Exercise aim
Below are records to print word for word; include none of their pictures.

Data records
______________________________

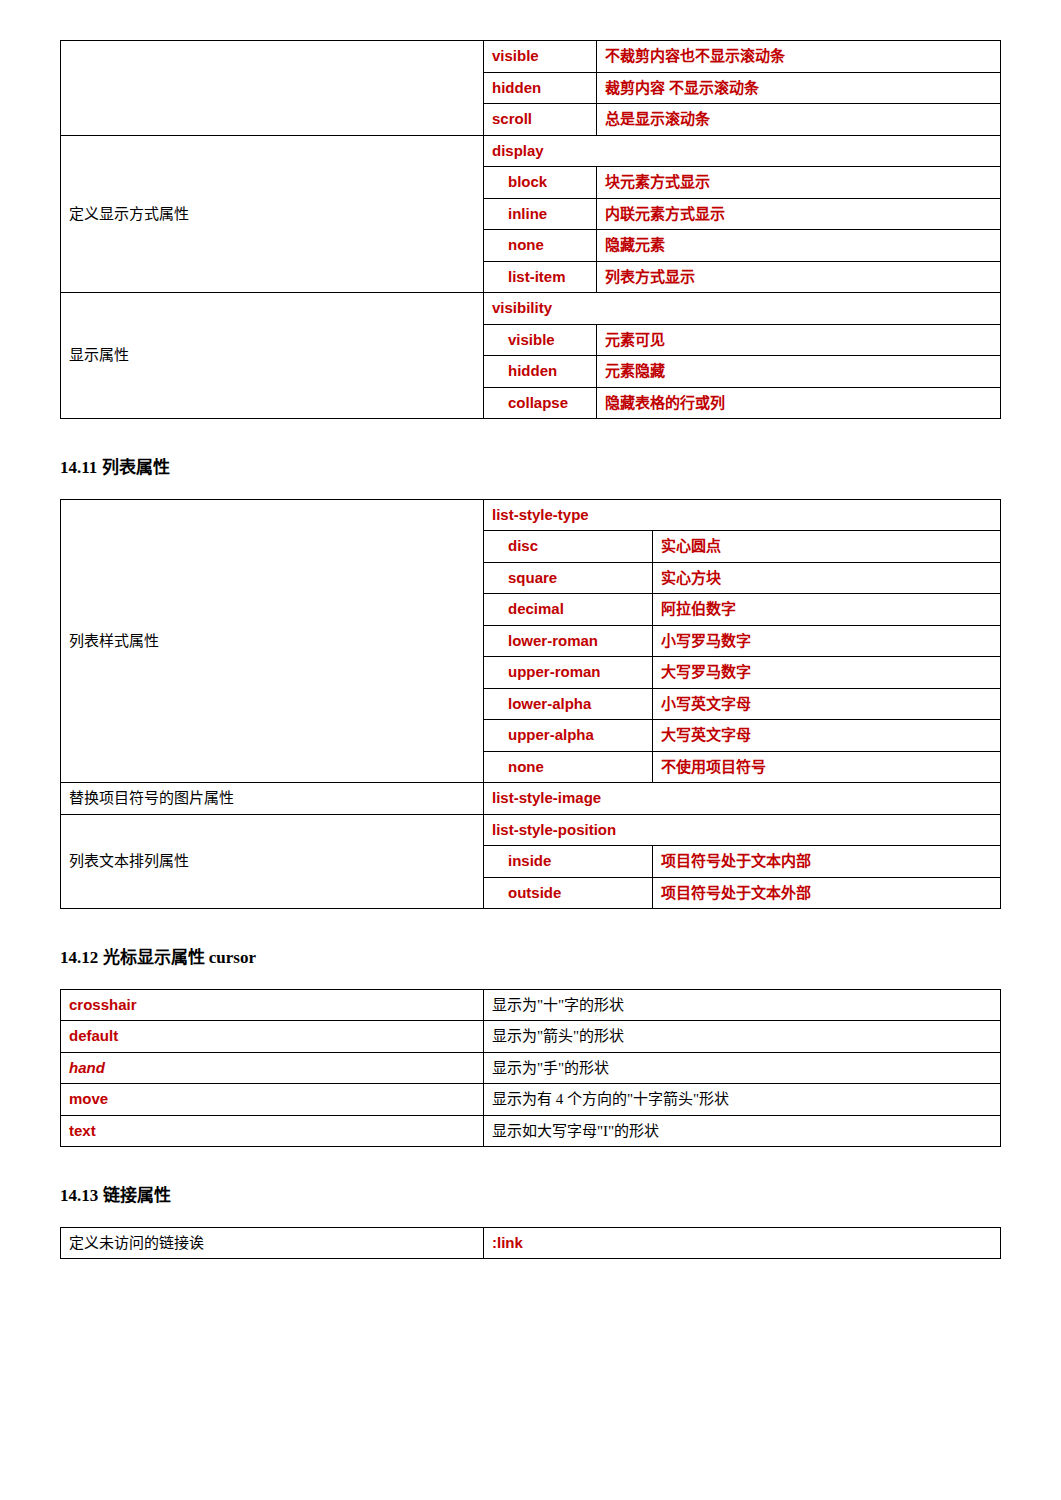| | visible | 不裁剪内容也不显示滚动条 |
| hidden | 裁剪内容 不显示滚动条 |
| scroll | 总是显示滚动条 |
| 定义显示方式属性 | display |
| block | 块元素方式显示 |
| inline | 内联元素方式显示 |
| none | 隐藏元素 |
| list-item | 列表方式显示 |
| 显示属性 | visibility |
| visible | 元素可见 |
| hidden | 元素隐藏 |
| collapse | 隐藏表格的行或列 |
14.11 列表属性
| 列表样式属性 | list-style-type |
| disc | 实心圆点 |
| square | 实心方块 |
| decimal | 阿拉伯数字 |
| lower-roman | 小写罗马数字 |
| upper-roman | 大写罗马数字 |
| lower-alpha | 小写英文字母 |
| upper-alpha | 大写英文字母 |
| none | 不使用项目符号 |
| 替换项目符号的图片属性 | list-style-image |
| 列表文本排列属性 | list-style-position |
| inside | 项目符号处于文本内部 |
| outside | 项目符号处于文本外部 |
14.12 光标显示属性 cursor
| crosshair | 显示为"十"字的形状 |
| default | 显示为"箭头"的形状 |
| hand | 显示为"手"的形状 |
| move | 显示为有 4 个方向的"十字箭头"形状 |
| text | 显示如大写字母"I"的形状 |
14.13 链接属性
| 定义未访问的链接诶 | :link |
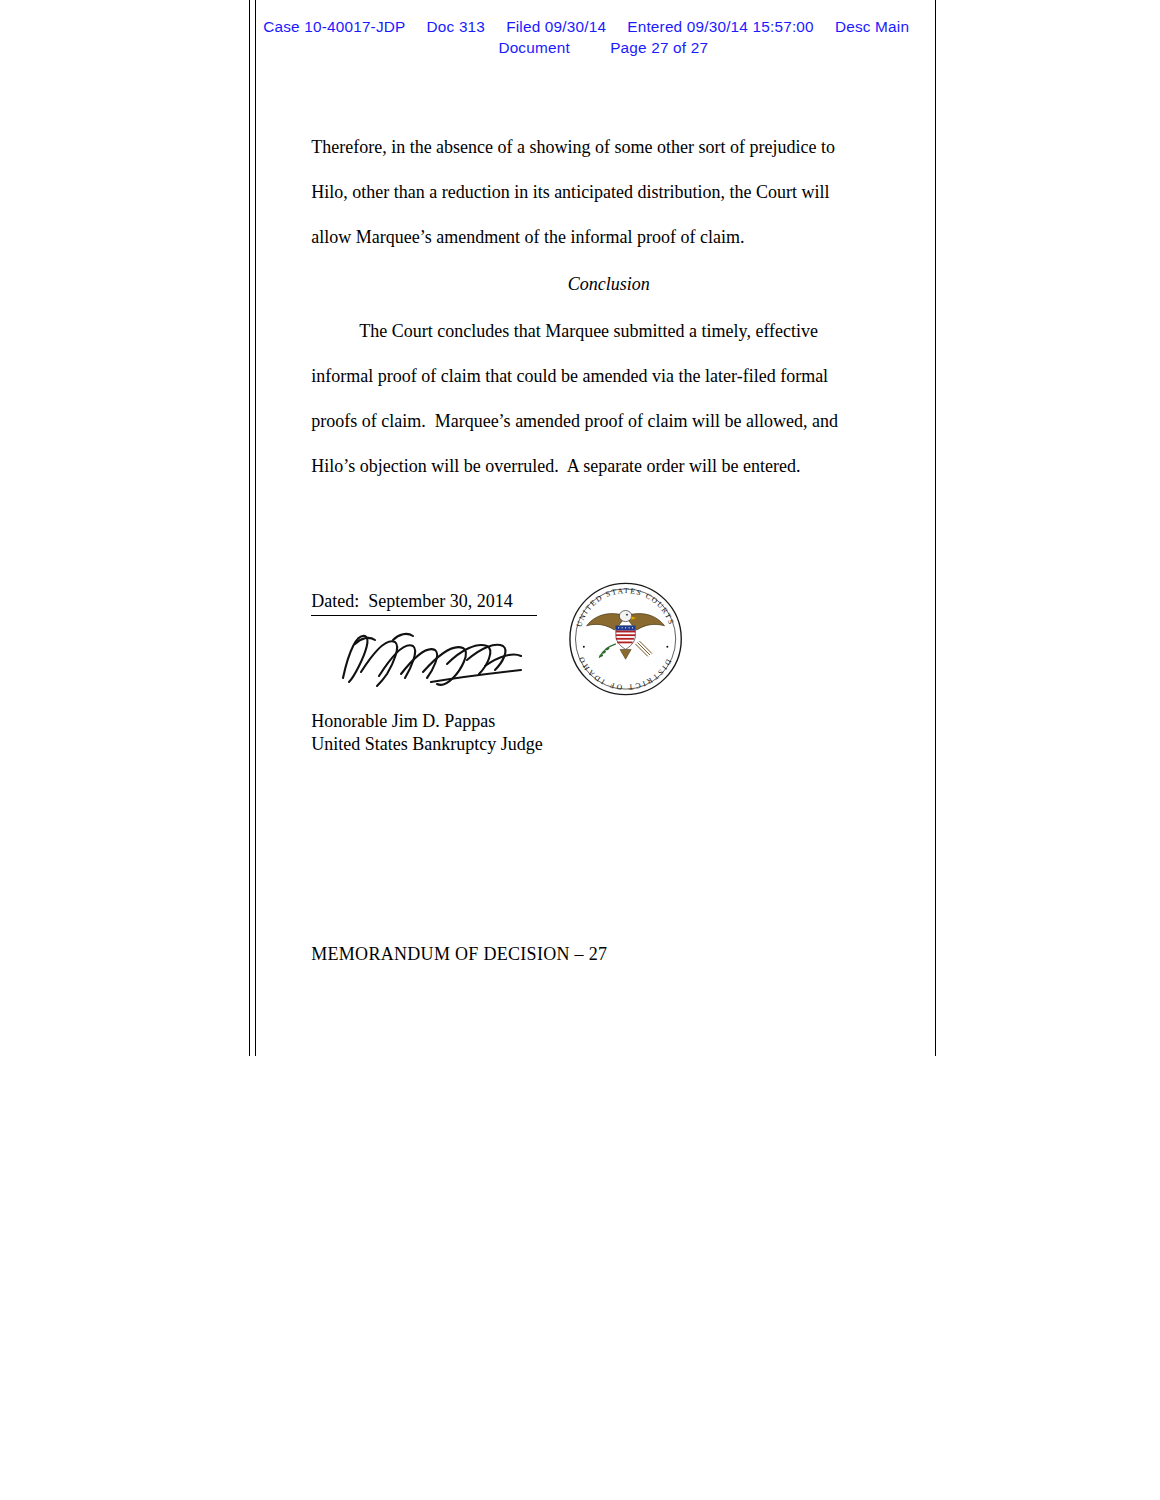Case 10-40017-JDP Doc 313 Filed 09/30/14 Entered 09/30/14 15:57:00 Desc Main
Document Page 27 of 27
Therefore, in the absence of a showing of some other sort of prejudice to
Hilo, other than a reduction in its anticipated distribution, the Court will
allow Marquee’s amendment of the informal proof of claim.
Conclusion
The Court concludes that Marquee submitted a timely, effective
informal proof of claim that could be amended via the later-filed formal
proofs of claim. Marquee’s amended proof of claim will be allowed, and
Hilo’s objection will be overruled. A separate order will be entered.
Dated: September 30, 2014
UNITED STATES COURTS DISTRICT OF IDAHO
Honorable Jim D. Pappas
United States Bankruptcy Judge
MEMORANDUM OF DECISION – 27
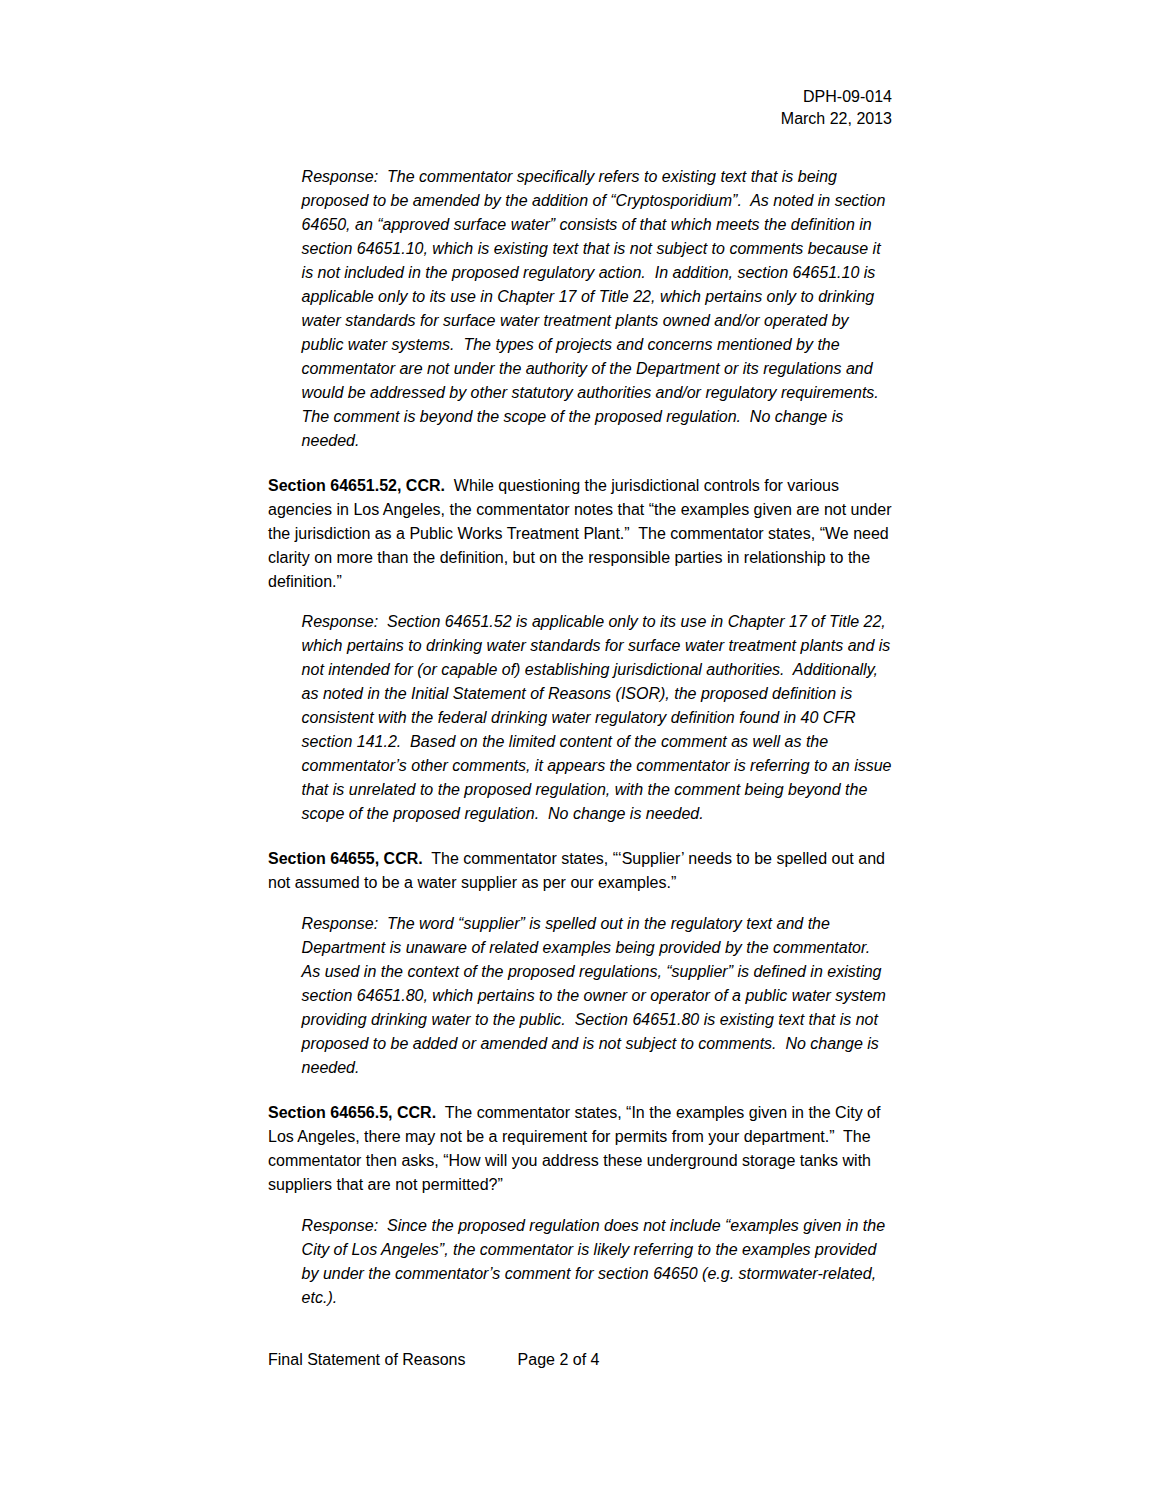DPH-09-014
March 22, 2013
Response: The commentator specifically refers to existing text that is being proposed to be amended by the addition of “Cryptosporidium”. As noted in section 64650, an “approved surface water” consists of that which meets the definition in section 64651.10, which is existing text that is not subject to comments because it is not included in the proposed regulatory action. In addition, section 64651.10 is applicable only to its use in Chapter 17 of Title 22, which pertains only to drinking water standards for surface water treatment plants owned and/or operated by public water systems. The types of projects and concerns mentioned by the commentator are not under the authority of the Department or its regulations and would be addressed by other statutory authorities and/or regulatory requirements. The comment is beyond the scope of the proposed regulation. No change is needed.
Section 64651.52, CCR. While questioning the jurisdictional controls for various agencies in Los Angeles, the commentator notes that “the examples given are not under the jurisdiction as a Public Works Treatment Plant.” The commentator states, “We need clarity on more than the definition, but on the responsible parties in relationship to the definition.”
Response: Section 64651.52 is applicable only to its use in Chapter 17 of Title 22, which pertains to drinking water standards for surface water treatment plants and is not intended for (or capable of) establishing jurisdictional authorities. Additionally, as noted in the Initial Statement of Reasons (ISOR), the proposed definition is consistent with the federal drinking water regulatory definition found in 40 CFR section 141.2. Based on the limited content of the comment as well as the commentator’s other comments, it appears the commentator is referring to an issue that is unrelated to the proposed regulation, with the comment being beyond the scope of the proposed regulation. No change is needed.
Section 64655, CCR. The commentator states, “‘Supplier’ needs to be spelled out and not assumed to be a water supplier as per our examples.”
Response: The word “supplier” is spelled out in the regulatory text and the Department is unaware of related examples being provided by the commentator. As used in the context of the proposed regulations, “supplier” is defined in existing section 64651.80, which pertains to the owner or operator of a public water system providing drinking water to the public. Section 64651.80 is existing text that is not proposed to be added or amended and is not subject to comments. No change is needed.
Section 64656.5, CCR. The commentator states, “In the examples given in the City of Los Angeles, there may not be a requirement for permits from your department.” The commentator then asks, “How will you address these underground storage tanks with suppliers that are not permitted?”
Response: Since the proposed regulation does not include “examples given in the City of Los Angeles”, the commentator is likely referring to the examples provided by under the commentator’s comment for section 64650 (e.g. stormwater-related, etc.).
Final Statement of Reasons
Page 2 of 4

______________________________

Exercise solution
| | visible | 不裁剪内容也不显示滚动条 |
| hidden | 裁剪内容 不显示滚动条 |
| scroll | 总是显示滚动条 |
| 定义显示方式属性 | display |
| block | 块元素方式显示 |
| inline | 内联元素方式显示 |
| none | 隐藏元素 |
| list-item | 列表方式显示 |
| 显示属性 | visibility |
| visible | 元素可见 |
| hidden | 元素隐藏 |
| collapse | 隐藏表格的行或列 |
14.11 列表属性
| 列表样式属性 | list-style-type |
| disc | 实心圆点 |
| square | 实心方块 |
| decimal | 阿拉伯数字 |
| lower-roman | 小写罗马数字 |
| upper-roman | 大写罗马数字 |
| lower-alpha | 小写英文字母 |
| upper-alpha | 大写英文字母 |
| none | 不使用项目符号 |
| 替换项目符号的图片属性 | list-style-image |
| 列表文本排列属性 | list-style-position |
| inside | 项目符号处于文本内部 |
| outside | 项目符号处于文本外部 |
14.12 光标显示属性 cursor
| crosshair | 显示为"十"字的形状 |
| default | 显示为"箭头"的形状 |
| hand | 显示为"手"的形状 |
| move | 显示为有 4 个方向的"十字箭头"形状 |
| text | 显示如大写字母"I"的形状 |
14.13 链接属性
| 定义未访问的链接诶 | :link |
Case 10-40017-JDP Doc 313 Filed 09/30/14 Entered 09/30/14 15:57:00 Desc Main
Document Page 27 of 27
Therefore, in the absence of a showing of some other sort of prejudice to
Hilo, other than a reduction in its anticipated distribution, the Court will
allow Marquee’s amendment of the informal proof of claim.
Conclusion
The Court concludes that Marquee submitted a timely, effective
informal proof of claim that could be amended via the later-filed formal
proofs of claim. Marquee’s amended proof of claim will be allowed, and
Hilo’s objection will be overruled. A separate order will be entered.
Dated: September 30, 2014
UNITED STATES COURTS DISTRICT OF IDAHO
Honorable Jim D. Pappas
United States Bankruptcy Judge
MEMORANDUM OF DECISION – 27
DPH-09-014
March 22, 2013
Response: The commentator specifically refers to existing text that is being proposed to be amended by the addition of “Cryptosporidium”. As noted in section 64650, an “approved surface water” consists of that which meets the definition in section 64651.10, which is existing text that is not subject to comments because it is not included in the proposed regulatory action. In addition, section 64651.10 is applicable only to its use in Chapter 17 of Title 22, which pertains only to drinking water standards for surface water treatment plants owned and/or operated by public water systems. The types of projects and concerns mentioned by the commentator are not under the authority of the Department or its regulations and would be addressed by other statutory authorities and/or regulatory requirements. The comment is beyond the scope of the proposed regulation. No change is needed.
Section 64651.52, CCR. While questioning the jurisdictional controls for various agencies in Los Angeles, the commentator notes that “the examples given are not under the jurisdiction as a Public Works Treatment Plant.” The commentator states, “We need clarity on more than the definition, but on the responsible parties in relationship to the definition.”
Response: Section 64651.52 is applicable only to its use in Chapter 17 of Title 22, which pertains to drinking water standards for surface water treatment plants and is not intended for (or capable of) establishing jurisdictional authorities. Additionally, as noted in the Initial Statement of Reasons (ISOR), the proposed definition is consistent with the federal drinking water regulatory definition found in 40 CFR section 141.2. Based on the limited content of the comment as well as the commentator’s other comments, it appears the commentator is referring to an issue that is unrelated to the proposed regulation, with the comment being beyond the scope of the proposed regulation. No change is needed.
Section 64655, CCR. The commentator states, “‘Supplier’ needs to be spelled out and not assumed to be a water supplier as per our examples.”
Response: The word “supplier” is spelled out in the regulatory text and the Department is unaware of related examples being provided by the commentator. As used in the context of the proposed regulations, “supplier” is defined in existing section 64651.80, which pertains to the owner or operator of a public water system providing drinking water to the public. Section 64651.80 is existing text that is not proposed to be added or amended and is not subject to comments. No change is needed.
Section 64656.5, CCR. The commentator states, “In the examples given in the City of Los Angeles, there may not be a requirement for permits from your department.” The commentator then asks, “How will you address these underground storage tanks with suppliers that are not permitted?”
Response: Since the proposed regulation does not include “examples given in the City of Los Angeles”, the commentator is likely referring to the examples provided by under the commentator’s comment for section 64650 (e.g. stormwater-related, etc.).
Final Statement of Reasons
Page 2 of 4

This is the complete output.